Akan terasa sangat disayangkan bagi penonton yang melewatkan The BFG arahan Steven Spielberg ini untuk disaksikan di layar lebar. Karena The BFG menawarkan sebuah vakansi instan bagi penontonnya ke dunia raksasa yang indah lewat visualisasi yang megah. Pun, dengan cerita-cerita keluarga sederhana yang mungkin akan bermain dengan fantasi penontonnya. Meski perjalanan The BFG dalam menceritakan beberapa karakternya juga masih terlihat buru-buru, tetapi tak dapat dipungkiri bahwa The BFG masih menyisakan kesan hangat dan penuh petualangan menyenangkan saat film ini telah berakhir.

Film ini dirilis dalam format IMAX 3D. Berikut rekapan format IMAX 3D buat film The BFG arahan Steven Spielberg.

DEPTH

The BFG memiliki kedalaman yg relatif indah dengan visualisasi global raksasa yang setidaknya bisa menambah poin jika disaksikan dalam format IMAX 3D

POP OUT

The BFG tak memiliki dampak Pop Out yang mencolok mata penontonnya. Sehingga, mungkin format 3D atau IMAX 3D ini akan mengecewakan penontonnya yg menantikan format ini.

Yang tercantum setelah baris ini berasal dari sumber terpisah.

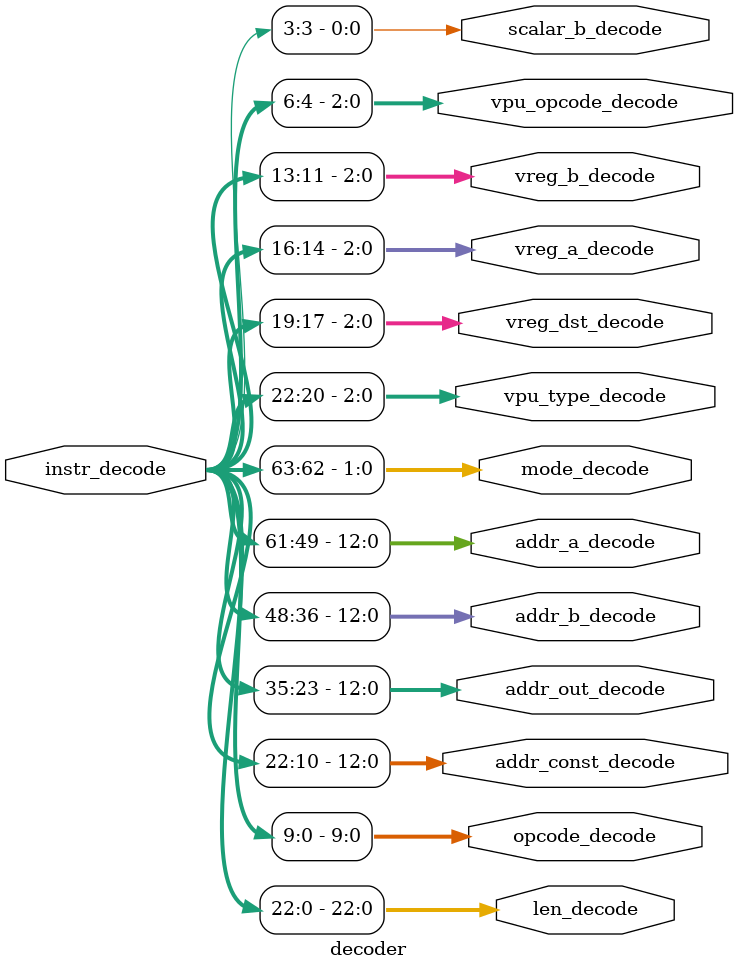
<source format=sv>
`timescale 1ns / 1ps


module decoder(
    input logic [63:0] instr_decode,
    output logic [22:0] len_decode,
    output logic [9:0] opcode_decode,
    output logic [12:0] addr_const_decode,
    output logic [12:0] addr_out_decode,
    output logic [12:0] addr_b_decode,
    output logic [12:0] addr_a_decode,
    output logic [1:0] mode_decode,

    // VPU SIMD fields
    output logic [2:0] vpu_type_decode,
    output logic [2:0] vreg_dst_decode,
    output logic [2:0] vreg_a_decode,
    output logic [2:0] vreg_b_decode,
    output logic [2:0] vpu_opcode_decode,
    output logic scalar_b_decode
    );

    assign len_decode = instr_decode[22:0];
    assign opcode_decode = instr_decode[9:0];
    assign addr_const_decode = instr_decode[22:10];
    assign addr_out_decode = instr_decode[35:23];
    assign addr_b_decode = instr_decode[48:36];
    assign addr_a_decode = instr_decode[61:49];
    assign mode_decode = instr_decode[63:62];

    // VPU SIMD instruction decoding
    assign vpu_type_decode = instr_decode[22:20];
    assign vreg_dst_decode = instr_decode[19:17];
    assign vreg_a_decode = instr_decode[16:14];
    assign vreg_b_decode = instr_decode[13:11];
    assign vpu_opcode_decode = instr_decode[6:4];
    assign scalar_b_decode = instr_decode[3];

endmodule

</source>
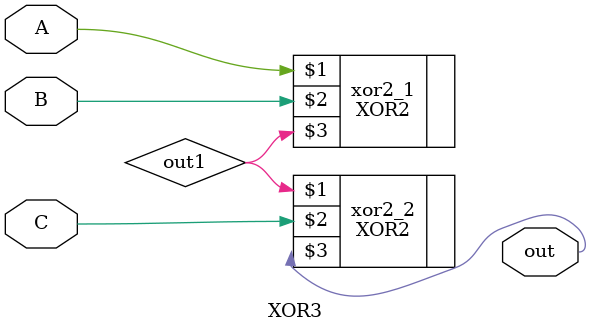
<source format=v>
module XOR3 (
    input A, B, C,
    
    output out
);
    wire out1;
    
    XOR2 xor2_1(A, B, out1);
    XOR2 xor2_2(out1, C, out);

endmodule
</source>
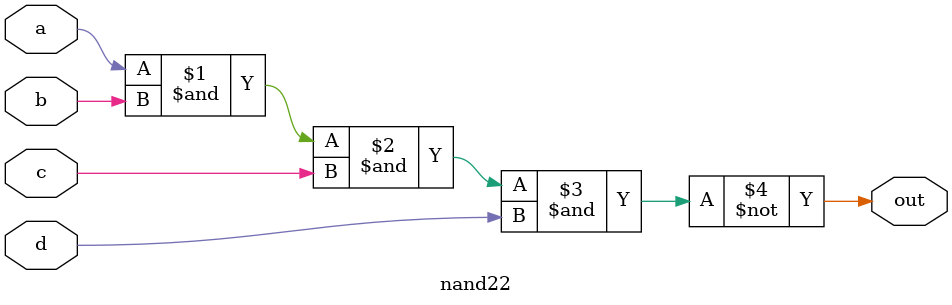
<source format=v>
module nand22 (
  input a,
  input b,
  input c,
  input d,
  output out
);

  assign out = ~(a & b & c & d);

endmodule

</source>
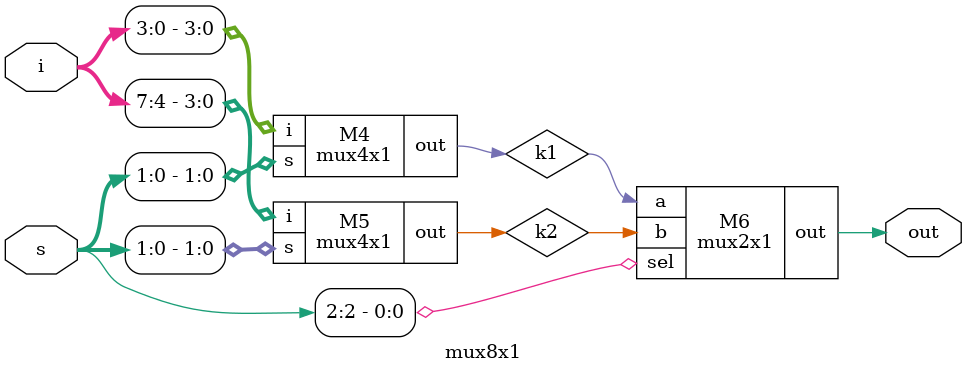
<source format=v>
module mux2x1(output out,input a,b,sel);
    wire w1,w2,selb;
    and G1(w1,a,sel);
    and G2(w2,selb,b);
    or G3(out,w1,w2);
    not G4(selb,sel);
endmodule

module mux4x1(output out,input [3:0]i, input [1:0]s);
    wire t1,t2;
    mux2x1 M1(t1,i[1],i[0],s[1]);
    mux2x1 M2(t2,i[3],i[2],s[1]);
    mux2x1 M3(out, t1,t2,s[0]);
endmodule

module mux8x1(output out, input [7:0]i,input [2:0]s);
    wire k1,k2;
    mux4x1 M4(k1,i[3:0],s[1:0]);
    mux4x1 M5(k2,i[7:4],s[1:0]);
    mux2x1 M6(out,k1,k2,s[2]);
endmodule
</source>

Mungkin, The BFG akan terasa wajib buat ditonton pada format IMAX 3D, lantaran format ini memaksimalkan visualisasi global yang diarahkan sang Steven Spielberg. Hanya saja, waktu menantikan pengaruh Pop Out, tentu format ini akan mengecewakan penontonnya. Sehingga, menontonnya dalam format ini mungkin akan sebagai pilihan tergantung kesukaan.